Stored dataset items:
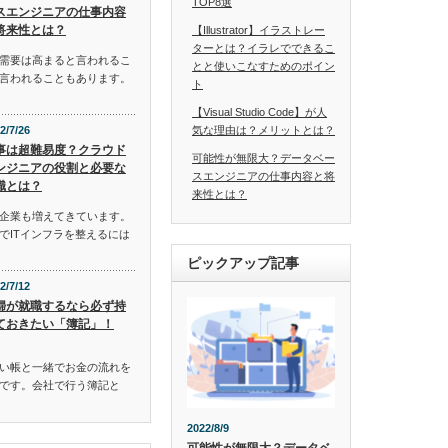
TOP8選
スエンジニアの仕事内容
将来性とは？
【Illustrator】イラストレー
ターとは？イラレでできるこ
需要は高まると言われるこ
とと使いこなすためのポイン
言われることもあります。
ト
【Visual Studio Code】が人
2/7/26
気な理由は？メリットとは？
事は超難易度？クラウド
可能性が無限大？データベー
ンジニアの役割と必要な
スエンジニアの仕事内容と将
識とは？
来性とは？
企業も増えてきています。
でITインフラを整えるには
ピックアップ記事
2/7/12
婦が就職するなら必ず持
ておきたい「簿記」！
い帳と一緒でお金の流れを
です。会社で行う簿記と
2022/8/9
可能性が無限大？データベ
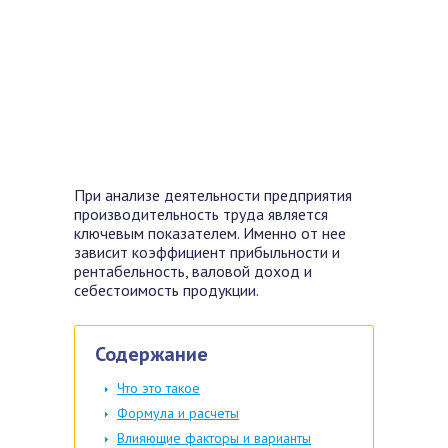
При анализе деятельности предприятия
производительность труда является
ключевым показателем. Именно от нее
зависит коэффициент прибыльности и
рентабельность, валовой доход и
себестоимость продукции.
Содержание
Что это такое
Формула и расчеты
Влияющие факторы и варианты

(Brief)
Exact copy, no pictures. Write out the lines in the entries above, starting with the line with "言われることもあります。" and going on through the line with "При анализе деятельности предприятия", keeping both.

(Written answer)
言われることもあります。
ト
【Visual Studio Code】が人
2/7/26
気な理由は？メリットとは？
事は超難易度？クラウド
可能性が無限大？データベー
ンジニアの役割と必要な
スエンジニアの仕事内容と将
識とは？
来性とは？
企業も増えてきています。
でITインフラを整えるには
ピックアップ記事
2/7/12
婦が就職するなら必ず持
ておきたい「簿記」！
い帳と一緒でお金の流れを
です。会社で行う簿記と
2022/8/9
可能性が無限大？データベ
При анализе деятельности предприятия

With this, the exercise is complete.